## Source
Publié le 30 janvier 2012 par Araucaria
Jean-Christophe
Né dans une famille de musiciens réputés, Jean-Christophe semble s'intéresser tout jeune à cet art... Il va alors être contraint par son père d'apprendre le piano et va devoir s'exhiber devant le public.
Je souhaitais depuis de longues années découvrir ce livre. Il me semble que j'en avais étudié des extraits par le biais de livres de lectures alors que j'étais à l'école primaire. Ce texte a tout juste 100ans. Peut-être a-t-il mal vieilli, j'ai été un peu déçue, car je lui ai trouvé des longueurs..
"Jean-Christophe" est un livre imposant. Il comprend trois tomes, soit plus de 1500 pages. Nous suivons le héros de sa naissance à sa mort.
Le premier tome, consacré à la jeunesse du musicien est la partie qui m'aura le plus intéressée et pour laquelle j'ai ressenti le plus d'émotions.

Extrait :

"L'ouverture recommença et finit, cette fois. C'était au tour de Christophe. Melchior avait ingénieusement combiné le programme de manière à mettre en valeur à la fois la virtuosité du fils et celle du père : ils devaient jouer ensemble une sonate de Mozart pour piano et violon. Afin de graduer les effets, il avait été décidé que Christophe entrerait seul d'abord. On le mena à l'entrée de la scène, on lui montra le piano sur le devant de l'estrade, on lui expliqua une dernière fois tout ce qu'il avait à faire, et on le poussa hors des coulisses.

## Consignes
(a) Selon la source, combien de tomes compte « Jean-Christophe » ?
(b) Résumez la source en deux phrases.
(c) Traduisez en anglais cette phrase de la source : « Le premier tome, consacré à la jeunesse du musicien est la partie qui m'aura le plus intéressée et pour laquelle j'ai ressenti le plus d'émotions. »

## Données enregistrées
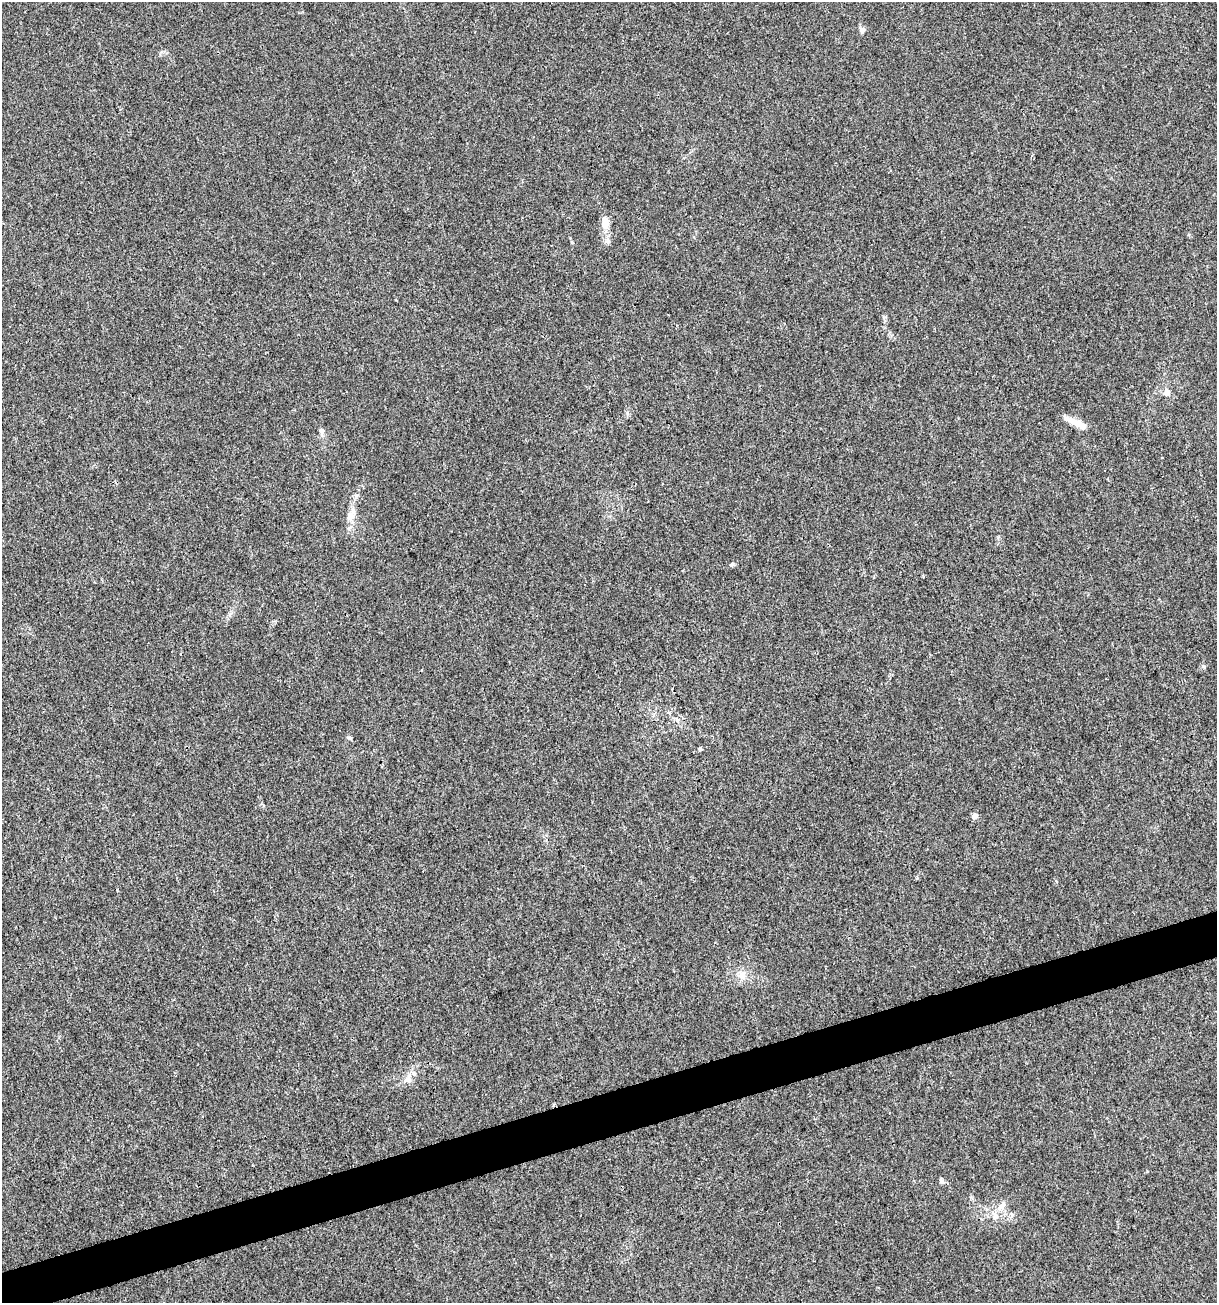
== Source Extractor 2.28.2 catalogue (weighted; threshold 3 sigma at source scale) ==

## Réponses par consigne
(a) Trois tomes, soit plus de 1500 pages.

(b) « Jean-Christophe » est un livre de trois tomes et de plus de 1500 pages qui suit, de sa naissance à sa mort, un héros né dans une famille de musiciens réputés et contraint par son père d'apprendre le piano. La lectrice, qui souhaitait le découvrir depuis de longues années, a été un peu déçue par ses longueurs, mais le premier tome, consacré à la jeunesse du musicien, l'a le plus intéressée.

(c) The first volume, devoted to the musician's youth, is the part that interested me the most and for which I felt the most emotion.